= Action item =
In the article on Chinese copper demand, by what percentage and to what total is China's copper consumption expected to grow this year?

= Passage =
Aug. 17 (Bloomberg) -- Copper usage in China, the world's largest consumer, may grow at a slower pace this year as real- estate curbs cut demand, according to a state-owned researcher.

Consumption of the metal used in appliances and construction is expected to expand 11 percent to 6.2 million metric tons this year, compared with 14 percent growth last year, Yang Changhua, a senior analyst at Beijing Antaike Information Development Co., said in a phone interview. Usage was 5.6 million tons in 2009, he said.

"The main contributor to the slowdown will come from the construction sector as the real-estate market cools," said Yang, who has been analyzing the country's copper market for 12 years.

China's banking regulator told lenders last month to assess the impact of a property price drop of as much as 60 percent, underscoring concern that the government may take additional steps to cool its real-estate market. Previous stress tests carried out in the past year assumed home-price declines of as much as 30 percent.

Copper for three-month delivery on the London Metal Exchange dropped to an eight-month low of $6,037.50 a ton in June as Chinese regulators curbed loans for third-home purchases, increased downpayment requirements and raised mortgage rates in a series of announcements from mid-April to rein in spiraling property prices. The contract was at $7,265 at 8:26 a.m. in Singapore, 1.5 percent lower this year.

Property Prices

China's property prices climbed at the slowest pace in six months in July, the statistics bureau's newspaper, China Information News, reported last week, adding to signs government measures are taking effect.

Antaike's forecast for slowing consumption growth is expected given the outlook for copper-products output this year, said Zhu Bin, president of research at Nanhua Futures Co.

"Even though demand from appliance makers and wire-and- cable manufacturers has been robust this year, copper-products output is expected to rise 16 percent this year compared with an increase of 18 percent last year," Zhu said from Hangzhou.

Codelco, the world's largest copper producer, said Aug. 6 that China's demand will slow in the second half of the year because of government measures to tighten lending and curb inflation. The country's copper demand may fall 10 percent in the second half, twice the rate previously forecast, UBS AG said in a July 8 report.

China's Supplies

China imported 1.56 million tons of refined copper in the first half of 2010, according to customs data. That's 12.7 percent less than the same period last year when imports were boosted to a record by state stockpiling and the country's $586 billion of stimulus spending.

"Antaike's forecasts tend to be on the conservative side, although a slowdown is not unexpected," said Jia Zheng, a trader at Soochow Futures Co. The increase in demand this year "is most probably due to restocking and stockpiling by both producers and consumers, rather than an actual increase in usage," she said.

Shipments were still more than double the level in the first half of 2008, driving stockpiles up 50 percent in the past year, according to Bloomberg calculations. Inventories tallied by the Shanghai Futures Exchange expanded last week by the most in four months to 113,870 tons.

= Supplied information =
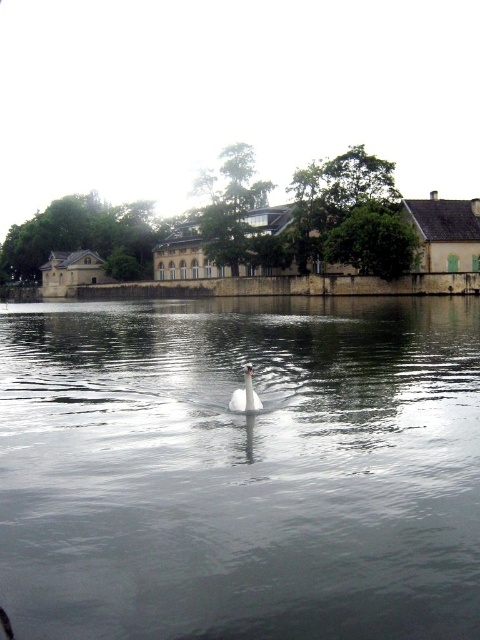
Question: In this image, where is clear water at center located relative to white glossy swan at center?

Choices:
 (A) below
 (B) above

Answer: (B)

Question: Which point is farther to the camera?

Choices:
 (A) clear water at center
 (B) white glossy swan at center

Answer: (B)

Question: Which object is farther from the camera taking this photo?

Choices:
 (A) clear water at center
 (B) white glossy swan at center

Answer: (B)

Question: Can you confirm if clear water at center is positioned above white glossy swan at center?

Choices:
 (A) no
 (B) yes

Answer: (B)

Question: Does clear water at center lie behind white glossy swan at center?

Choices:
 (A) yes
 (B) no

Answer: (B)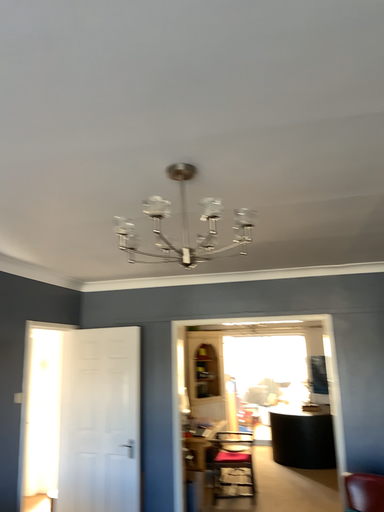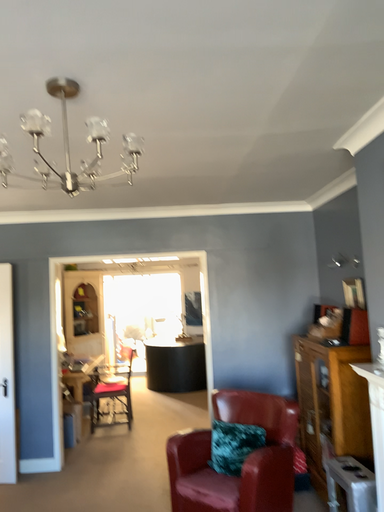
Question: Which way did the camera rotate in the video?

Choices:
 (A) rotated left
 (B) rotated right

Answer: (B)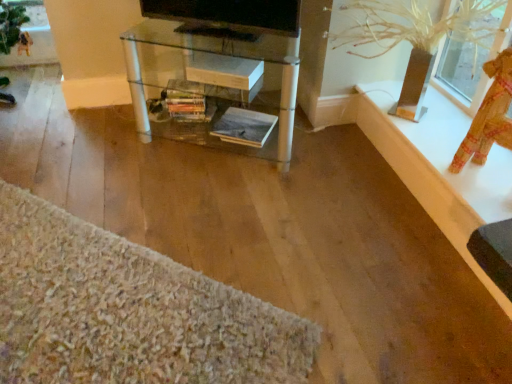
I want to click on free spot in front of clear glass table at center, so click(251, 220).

==

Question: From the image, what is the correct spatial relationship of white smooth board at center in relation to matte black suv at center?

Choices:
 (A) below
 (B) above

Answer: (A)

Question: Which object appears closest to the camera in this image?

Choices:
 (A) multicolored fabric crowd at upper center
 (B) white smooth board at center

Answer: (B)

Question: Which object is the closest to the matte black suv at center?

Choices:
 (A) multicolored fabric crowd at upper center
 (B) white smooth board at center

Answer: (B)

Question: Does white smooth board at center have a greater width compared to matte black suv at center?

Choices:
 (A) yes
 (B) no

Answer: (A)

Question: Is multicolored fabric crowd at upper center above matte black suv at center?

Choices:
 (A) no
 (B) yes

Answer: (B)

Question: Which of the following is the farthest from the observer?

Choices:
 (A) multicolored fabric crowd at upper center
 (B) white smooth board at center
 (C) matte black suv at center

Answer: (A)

= Exercise answer =
By 11 percent, to 6.2 million metric tons.